I have a long running service that connects to a FoundationDB cluster, and I was wondering what would be the best strategy to emulate a global on_connection_state_changed(previous_state, new_state)
event, in order to support the Circuit Breaker Pattern at the application level.
After some experience with FDB, I have added default timeouts/retry limits to protect against failure of the cluster while the application is running, but there is still an issue when the application starts while the cluster is not available (network issue, fdb.cluster outdated, less than X% disk space available globally, …), especially for all the init code that needs run before everything else, and will use the Directory Layer to open all the subspaces required by all the layers.

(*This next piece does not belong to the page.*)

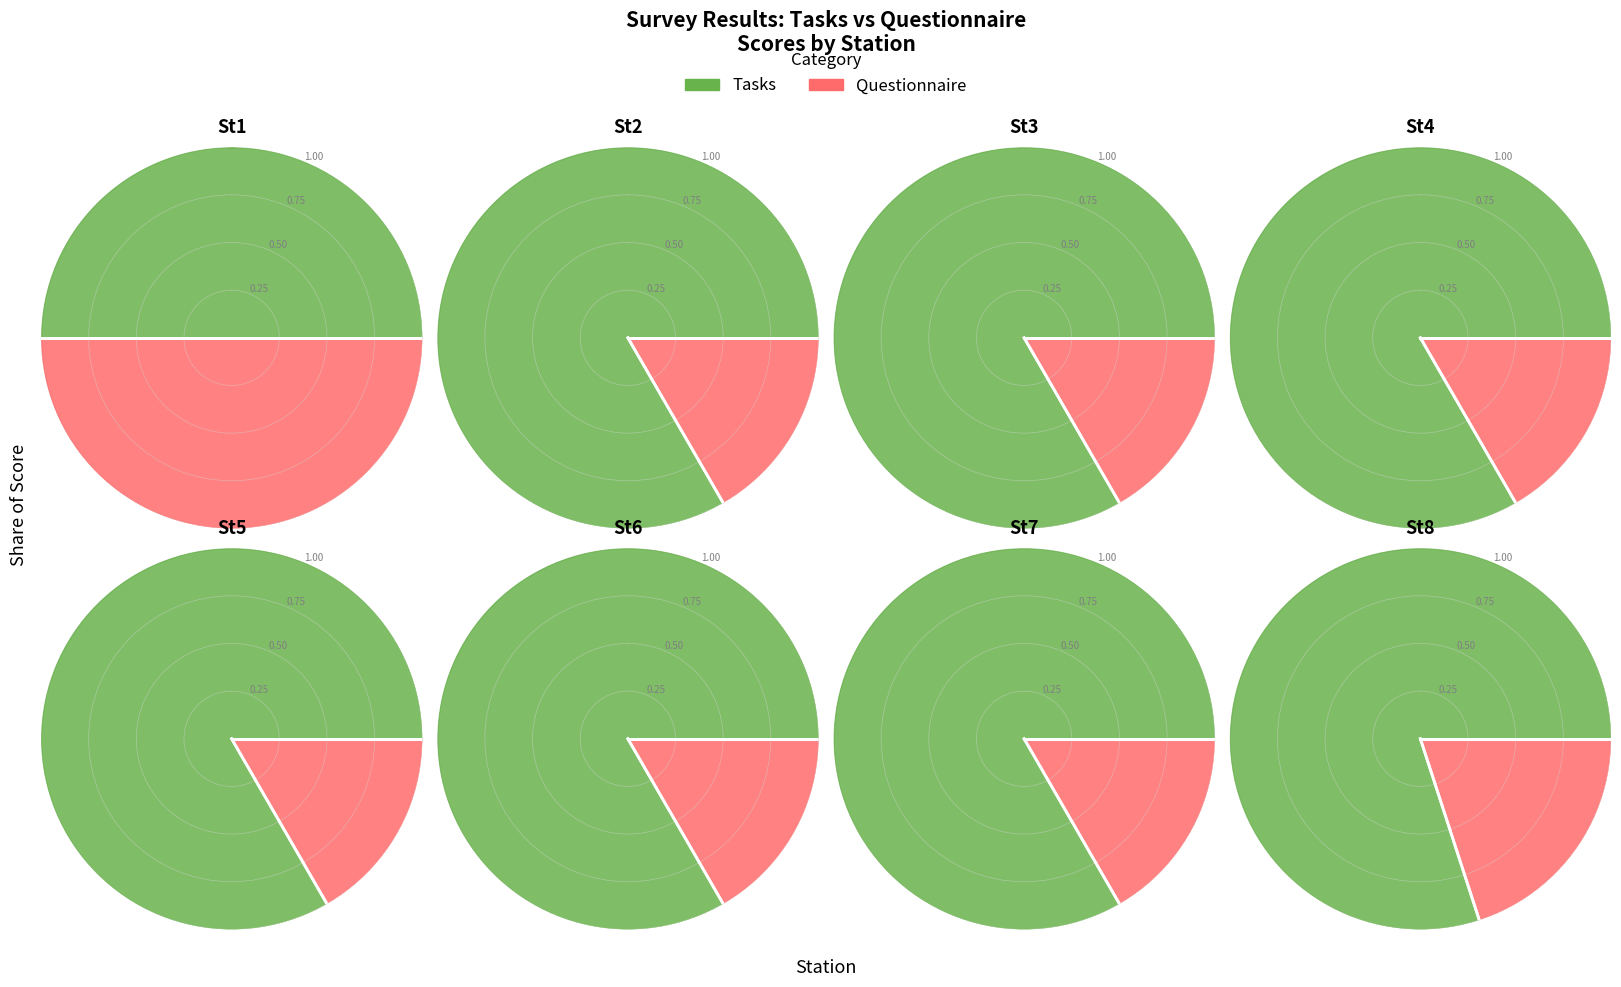

Which series has the widest spread of values?

Questionaire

When using traditional SQL servers, the code usually does not need to go through that initialization step (schema is handled by the server), and only has to deal with the question “what is the probability that the the database is available now?”.

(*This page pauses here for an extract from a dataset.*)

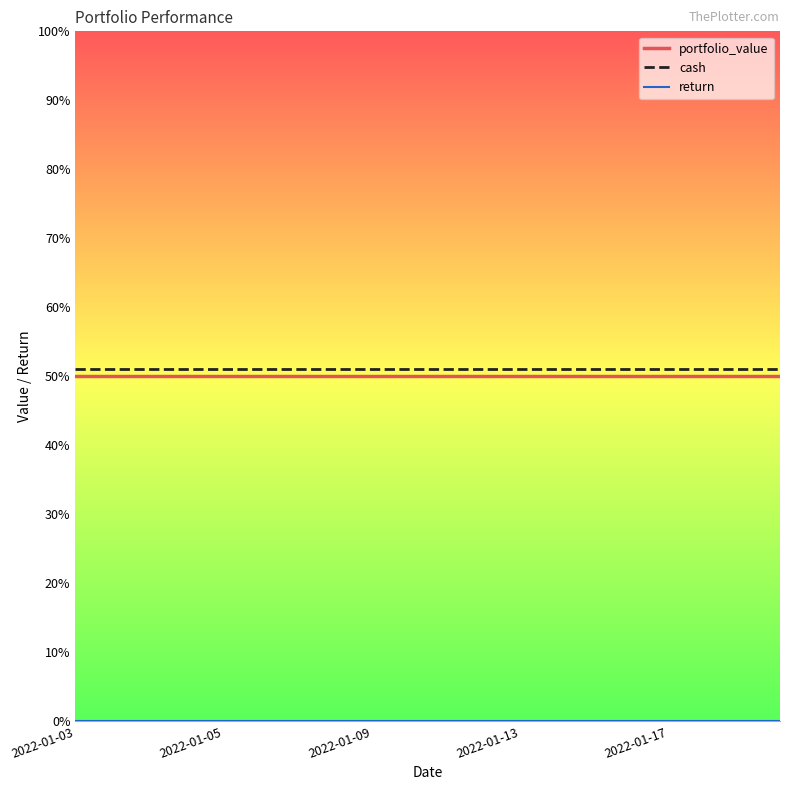

True or false: cash and portfolio_value intersect in this chart.

False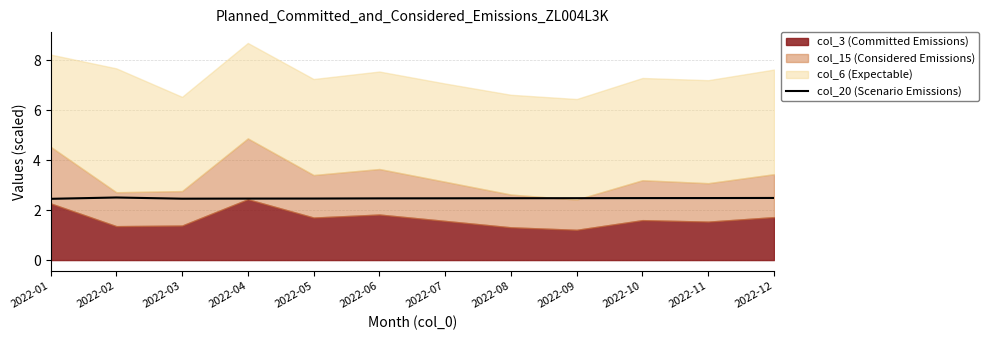

True or false: col_20 (Scenario Emissions) has a value of 1.6 at 2022-11.

False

But with FDB and the Directory Layer, the question becomes “what is the probability that the database is available now, and that the key prefixes for all my subspaces are still valid?”. (They could change if the cluster was down due to a full data restore and just came back online, which has happened to me in the past and caused havoc everywhere!).
Having an event that triggers on state change, I could re-open all the subspaces in use, and be assured that I don’t pollute the database with old key prefixes.
My first though would be to have a thread that continuously tries to read a key from the database, to detect failure and simulate an internal Open/Close state for the circuit breaker, but this has a few drawbacks:
- This is polling which consumes a lot of resources for nothing (especially on a farm of multiple clients all polling the same key)
- When the cluster falls, I would have to wait for the read timeout to expire to officially declare the cluster unreachable, which will require another Magic Number for the timeout value (1 sec? 5 sec?..)
- When the cluster goes back online, I will also need to wait on average half the polling interval to resume operations.
- That’s another thread to spin up, monitor, and wait for it to abort when stopping the application.
I was thinking that the client library already does this sort of monitoring of the status of the cluster, because it needs to maintain connection to the proxies, storage nodes etc… and probably already have a “available/unavailable” state internally. Would there be a way to tap into this and get notified somehow when the client change from one state to another?
It could be something that looks like a Watch on a client-only virtual key in the \xFF
system keyspace? The key could store an enum value, and the client could watch the value change.
The desired properties of this are:
- reduce the cpu and network overhead by not having to repeatedly poll a key in the general keyspace
- reduce the delay to detect failure/resolution
- provide a global Circuit Breaker that can be used by the application to not pay the timeout cost when possible.
- provide a generic API that the application can plug into for “data refresh” events.